BEGIN Text

I need help with the following questions. Am I correct for the 2. and 3.? How can we solve the 1.?
Problem: We denoted a measure space $(X,M, \mu)$ subatomic if $\inf\{\mu(E): E\in M \text{ such that } \mu(E)>0\}=0$.
- Show that in a subatomic space there are disjoint measurable sets $E_n$ ($n\geq 1$) with $0<\mu(E_n)<\frac{1}{2^n}$.
- If $(X,M,\mu)$ is a subatomic space, show that $L^1(X,\mu)\not\subset L^2(X,\mu)$.
- Conversely, show that if $L^1(X,\mu)\not\subset L^2(X,\mu)$ then $(X,M, \mu)$ is a subatomic space.
Solution
- Since $\displaystyle{\big( X , M, \mu \big)}$ is subatomic space, that is $\inf \big \{ \mu(E) : E \in M \text{ such that } \mu(E)>0 \big \} = 0$, so \begin{align*} \exists A_{n} \in M \text{ } \text{ , } \text{ } \mu ( A_{n} ) > 0 \text{ } \text{ , } \text{ } \forall n \in \mathbb{N} \text{ } \text{ : } \text{ } \mu ( A_{k} ) \xrightarrow[]{k \to \infty} 0 \Longrightarrow \\ \Longrightarrow \exists n_{k} \in \mathbb{N} \text{ , } n_{1} < n_{2} < \cdots \text{ : } \text{ } \mu ( A_{ n_{k} } ) < \frac{1}{2^{k}} \text{ } \text{ , } \text{ } \forall k \in \mathbb{N}. \end{align*} We define \begin{align*} B_{1} = A_{n_{1}} \\ \\ B_{k} = A_{ n_{k} } \setminus \left( \bigcup\limits_{m=1}^{k-1} A_{n_{ m }} \right), \forall k \geqslant 2 \end{align*} such that $\displaystyle{B_{k}}$ are disjoint measurable sets(as $\displaystyle{A_{n_{k}}}$ are measurable) for all $k \geqslant 1$ and \begin{align*} m ( B_{1} ) = m ( A_{n_{1}} ) < \frac{1}{2^{n_{1}}} < \frac{1}{2} \\ \\ m ( B_{k} ) = m \left( A_{n_{k}} \setminus \left( \bigcup\limits_{m=1}^{n-1} A_{n_{m}} \right) \right) < m ( A_{n_{k}} ) < \frac{1}{2^{k}} , \forall k \geqslant 2. \end{align*}
My question is that: Is it true $m(B_{k})>0$ for all $k\geq2$? OR how can we find that sets $E_{k}$ for all $k\geq1$?

END Text
BEGIN Dataset extract

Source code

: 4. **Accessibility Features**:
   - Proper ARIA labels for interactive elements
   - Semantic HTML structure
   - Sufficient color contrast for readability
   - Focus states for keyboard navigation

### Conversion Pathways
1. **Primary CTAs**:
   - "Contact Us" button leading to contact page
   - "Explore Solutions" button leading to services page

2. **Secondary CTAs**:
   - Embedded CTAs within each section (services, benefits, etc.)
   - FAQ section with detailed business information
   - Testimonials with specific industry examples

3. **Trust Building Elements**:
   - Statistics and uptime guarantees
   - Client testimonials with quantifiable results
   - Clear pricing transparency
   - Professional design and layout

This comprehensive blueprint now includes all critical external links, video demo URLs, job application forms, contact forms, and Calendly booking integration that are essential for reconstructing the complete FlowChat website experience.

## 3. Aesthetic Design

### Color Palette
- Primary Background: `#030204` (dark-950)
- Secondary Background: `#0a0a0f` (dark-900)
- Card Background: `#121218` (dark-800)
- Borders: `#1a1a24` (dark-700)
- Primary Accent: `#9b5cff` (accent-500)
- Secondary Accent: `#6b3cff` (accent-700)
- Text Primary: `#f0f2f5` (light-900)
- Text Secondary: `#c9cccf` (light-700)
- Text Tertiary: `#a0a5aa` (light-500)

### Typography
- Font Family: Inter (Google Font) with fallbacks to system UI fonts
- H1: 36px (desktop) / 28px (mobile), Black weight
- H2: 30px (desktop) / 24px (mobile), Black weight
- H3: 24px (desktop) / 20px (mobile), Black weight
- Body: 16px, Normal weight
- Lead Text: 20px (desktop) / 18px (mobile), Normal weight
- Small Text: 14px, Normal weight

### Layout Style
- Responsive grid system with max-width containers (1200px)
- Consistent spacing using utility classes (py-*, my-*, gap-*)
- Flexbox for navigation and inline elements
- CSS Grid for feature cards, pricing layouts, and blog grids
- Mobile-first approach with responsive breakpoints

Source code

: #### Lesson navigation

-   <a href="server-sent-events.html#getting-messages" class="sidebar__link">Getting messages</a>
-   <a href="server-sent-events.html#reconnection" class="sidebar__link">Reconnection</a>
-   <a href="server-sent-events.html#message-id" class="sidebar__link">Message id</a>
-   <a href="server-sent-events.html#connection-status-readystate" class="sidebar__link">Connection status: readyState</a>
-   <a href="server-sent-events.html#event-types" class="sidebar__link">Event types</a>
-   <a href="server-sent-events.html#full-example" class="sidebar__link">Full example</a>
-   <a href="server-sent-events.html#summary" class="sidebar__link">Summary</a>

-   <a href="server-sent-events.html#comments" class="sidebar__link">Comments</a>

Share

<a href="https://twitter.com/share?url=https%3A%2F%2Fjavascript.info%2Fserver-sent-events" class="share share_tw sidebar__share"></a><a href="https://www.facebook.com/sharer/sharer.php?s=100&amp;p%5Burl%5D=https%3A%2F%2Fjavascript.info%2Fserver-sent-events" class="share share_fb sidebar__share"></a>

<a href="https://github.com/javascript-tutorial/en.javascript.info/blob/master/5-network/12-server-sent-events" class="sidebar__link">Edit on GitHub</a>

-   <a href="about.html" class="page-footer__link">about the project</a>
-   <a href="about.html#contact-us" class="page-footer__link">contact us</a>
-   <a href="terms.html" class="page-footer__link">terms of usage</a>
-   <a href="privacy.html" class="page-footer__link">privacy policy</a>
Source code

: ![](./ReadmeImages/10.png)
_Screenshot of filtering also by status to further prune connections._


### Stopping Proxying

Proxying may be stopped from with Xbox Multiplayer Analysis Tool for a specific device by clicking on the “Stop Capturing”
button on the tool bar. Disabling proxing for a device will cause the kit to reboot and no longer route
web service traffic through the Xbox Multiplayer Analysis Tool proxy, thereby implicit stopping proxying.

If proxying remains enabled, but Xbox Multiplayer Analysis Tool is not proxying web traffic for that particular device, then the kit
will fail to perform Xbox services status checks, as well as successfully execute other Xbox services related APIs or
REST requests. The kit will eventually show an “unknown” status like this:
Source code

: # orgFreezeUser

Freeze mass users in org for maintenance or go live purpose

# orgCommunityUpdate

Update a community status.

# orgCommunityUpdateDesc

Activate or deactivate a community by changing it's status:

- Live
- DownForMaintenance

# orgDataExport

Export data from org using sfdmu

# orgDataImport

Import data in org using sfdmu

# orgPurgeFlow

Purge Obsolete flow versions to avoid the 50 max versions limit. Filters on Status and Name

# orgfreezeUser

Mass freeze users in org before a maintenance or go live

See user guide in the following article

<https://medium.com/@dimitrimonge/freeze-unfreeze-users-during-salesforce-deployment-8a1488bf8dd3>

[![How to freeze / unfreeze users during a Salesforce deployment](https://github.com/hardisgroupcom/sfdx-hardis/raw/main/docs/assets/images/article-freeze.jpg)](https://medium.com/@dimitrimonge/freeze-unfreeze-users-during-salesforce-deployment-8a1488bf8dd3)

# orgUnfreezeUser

END Dataset extract

▶ **Tasks**:
A. In the forum thread on subatomic measure spaces, what condition makes a measure space $(X,M,\mu)$ subatomic?
B. Write out everything from "- If $(X,M,\mu)$" down to "a subatomic space." in the forum thread, copying the wording unchanged.

▶ **Responses to the exercise**:
A. The infimum of $\mu(E)$ over all sets $E\in M$ with $\mu(E)>0$ equals 0.

B.
- If $(X,M,\mu)$ is a subatomic space, show that $L^1(X,\mu)\not\subset L^2(X,\mu)$.
- Conversely, show that if $L^1(X,\mu)\not\subset L^2(X,\mu)$ then $(X,M, \mu)$ is a subatomic space.